Many Large Public Hotspot Networks Will Be Carrier Grade (and Use QoS) by 2020

It would have been easy to predict, in advance of the promulgation of network neutrality rules, that such rules would simply push suppliers in other directions, either to improve business models or introduce differentiated new services.

That appears to be happening.

Despite the existence of network neutrality regulations--which apply to consumer access services--it appears quality of service mechanisms are going to be quite a prevalent feature of end user experience on many public hotspot networks, as such rules are enablers of new services and revenue streams.

Some important consumer applications actually benefit from, and under conditions of congestion, might require, quality of service (packet prioritization) mechanisms. And public Wi-Fi hotspot networks now are emerging as one expression of support for such QoS-enabled services.

That apparent contradiction is easy to explain, if one thinks about the matter. Though retail consumer Internet access services are covered by present network neutrality rules, business services are not covered.

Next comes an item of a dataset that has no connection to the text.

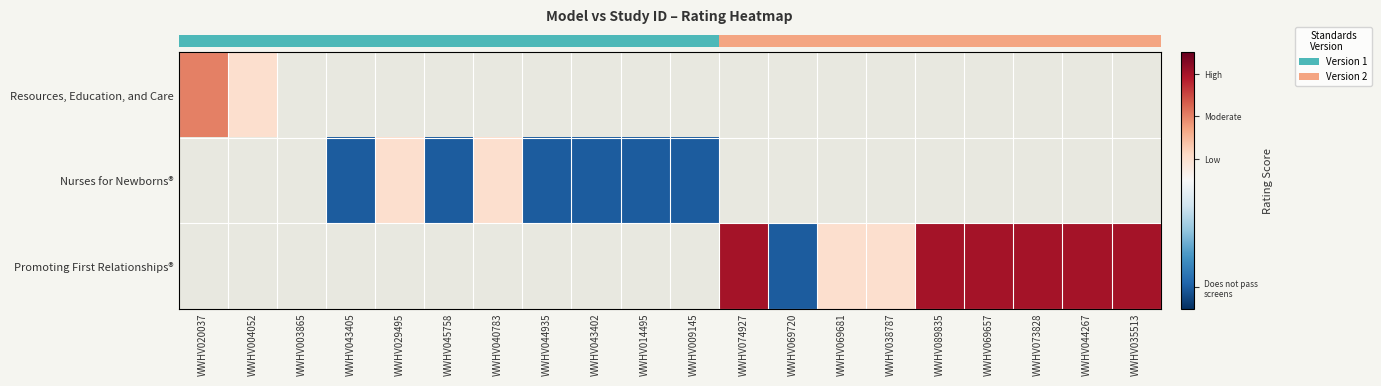

How many data points does each series have?

20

A public hotspot is a business service, not consumer service. Whether the buyer is a hotel or coffee shop, or part of a network of public hotspot services, amenity Wi-Fi is a business service, not “consumer Internet access.”

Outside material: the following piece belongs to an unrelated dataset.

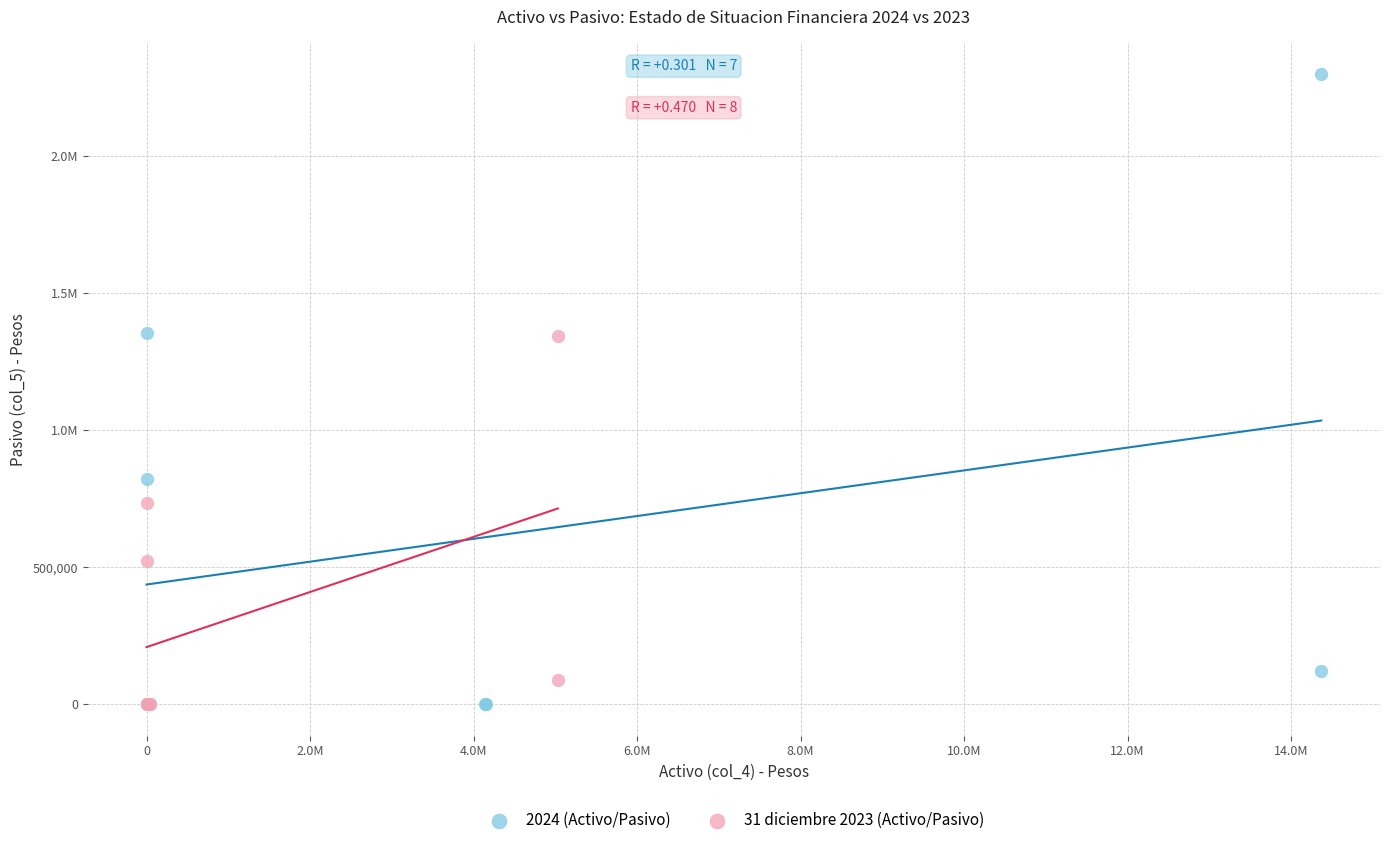

What are all the series names shown in the legend?

2024 (Activo/Pasivo), 31 diciembre 2023 (Activo/Pasivo)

So there is no violation of network neutrality rules, if a public hotspot is used to support QoS-enabled services such as carrier voice.

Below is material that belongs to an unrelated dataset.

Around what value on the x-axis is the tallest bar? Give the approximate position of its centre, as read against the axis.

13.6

Juniper Research estimates that Wi-Fi networks will be carrying 60 percent of mobile data traffic by 2019. Cisco estimates that Wi-Fi will handle 63 percent of all traffic that year. And some of those services will benefit from quality assurances.

Separately, says the Wireless Broadband Alliance, among operators with hotspot networks in place, 57 percent have a timeline in place to deploy a next generation hotspot (Passpoint) standard network. By definition, Passpoint employs quality of service mechanisms.

Some 61.5 percent of respondents already have NGH or plan to deploy it over the coming year, while a further 29.5 percent will roll it out in 2017 or 2018.

The dominant business driver is the need to enhance or guarantee customer experience for revenue streams such as  TV everywhere or enterprise services.

The Wireless Broadband Alliance, which created the Passpoint standard, also has promulgated quality of service mechanisms. Wi-Fi Certified WMM added quality of service (QoS) functionality in Wi‑Fi networks.

With WMM, introduced in 2004, network administrators and residential users can assign higher priority to real-time traffic such as voice and video, while assigning other data traffic to either best-effort or background priority levels.

Introduced in 2012, WMM-Admission Control further improves the performance of Wi‑Fi networks for real-time data such as voice and video by preventing oversubscription of bandwidth.

Prioritization of traffic includes categories for voice, video, best effort data, and background data, managing access based on those categories.

And many large hotspot network operators presently believe carrier-grade hotspots will represent 57 percent of all their locations, with carrier-grade hotspots accounting for 90 percent of locations by 2020.

Despite network neutrality rules, support for such apps likely is coming. All the technology tools are there to do so on big Wi-Fi hotspot networks.